I wanted to get to Jessie and have that talk about what was making her so terribly sad. When I turned to her though, she told me, smiling, that she had already talked to Heather about it. Jessie had been grieving because she'd seen Sheri stealing four deodorants. I'm not kidding when I use a word like "grief." As I've mentioned a time or two before, our clients are fragile people. They come to YANA to be in a safe place, removed from all the ugliness of their lives. I think that when they see people getting away with "addict" behavior here, they feel hopeless. It might not be too great an exaggeration to say that they see it as the bad winning over the good.

"Well," I said. "Addict behavior. We had one client who almost made it out the door with a t.v." This gets a laugh. Heather has obviously done a good job calming Jessie as well. We talk a bit about people being at different stages, and Jessie nods. She says that some people come to YANA for the wrong reasons. I say that some people get less out of YANA than others do. They get coffee and donated clothes, but not a start on a better life. Jessie doesn't seem to be angry any more, but she certainly had been. She would have called Sheri out on her behavior if they'd been at the rehab., but Jessie had figured out that angry accusations and heated discussions weren't the thing at YANA. Her self imposed restraint hadn't been easy. Respect for YANA had made angry, and it had kept from getting any satisfaction from her anger.
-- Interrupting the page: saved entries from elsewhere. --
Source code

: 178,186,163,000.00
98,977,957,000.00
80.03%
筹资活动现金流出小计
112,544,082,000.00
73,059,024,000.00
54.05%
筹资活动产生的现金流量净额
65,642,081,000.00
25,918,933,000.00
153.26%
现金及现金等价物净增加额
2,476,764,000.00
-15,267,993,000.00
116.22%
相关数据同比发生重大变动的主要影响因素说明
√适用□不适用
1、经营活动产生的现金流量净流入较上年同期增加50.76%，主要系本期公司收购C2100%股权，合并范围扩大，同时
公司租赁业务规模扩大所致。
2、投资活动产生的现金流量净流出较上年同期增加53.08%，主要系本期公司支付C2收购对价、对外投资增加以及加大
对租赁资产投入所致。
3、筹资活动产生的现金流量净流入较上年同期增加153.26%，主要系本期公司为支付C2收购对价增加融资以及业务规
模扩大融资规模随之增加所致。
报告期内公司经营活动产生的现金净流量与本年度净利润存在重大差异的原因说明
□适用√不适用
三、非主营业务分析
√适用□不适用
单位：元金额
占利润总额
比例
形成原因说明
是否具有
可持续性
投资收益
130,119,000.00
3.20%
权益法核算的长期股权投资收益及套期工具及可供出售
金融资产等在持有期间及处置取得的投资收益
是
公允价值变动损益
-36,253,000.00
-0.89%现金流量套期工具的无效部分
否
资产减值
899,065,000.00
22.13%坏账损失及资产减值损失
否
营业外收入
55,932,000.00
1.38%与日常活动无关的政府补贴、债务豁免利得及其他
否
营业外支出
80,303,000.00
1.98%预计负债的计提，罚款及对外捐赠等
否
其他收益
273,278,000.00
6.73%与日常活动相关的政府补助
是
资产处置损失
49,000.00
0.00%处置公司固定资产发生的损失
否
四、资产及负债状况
Oh well. Sheri had been close to my son, Daniel. He laughed when I told him about it. How does a healthy person, happily off at school, get mad at someone like little Sheri? How does a comfortably middle class person take the theft of four deodorants seriously? When I told Sid, she made the obvious assumption that Sheri wasn't getting any blood work done because she was selling the pills instead of taking them. Sid wants to help Sheri "go away somewhere." When I told my husband, he said he felt like crying. How could anyone be so bad off that she needs to steal four deodorants?

What's my reaction? I guess I'd like to see her off in some rehab. too. I'm not the one to talk to her about it, though. Sheri's poverty doesn't make me particularly sad. As far as I'm concerned, the circumstances of her life are just that -- circumstances. Something needs to happen, though. Sheri has been coming to YANA longer than I have, and she hasn't made friends there. Not any. She hasn't gotten clean. She hasn't gotten counseling. She sits alone with the three deep slash marks on each arm from a suicide attempt, barely coherent, stealing on a fairly regular basis and persistantly wheedling me for small hand outs. And, as far as I can tell, she longs for. . . everything, community, love, expression, recognition. The same things almost everybody else wants. I have no idea whether she'll even start to try to get them.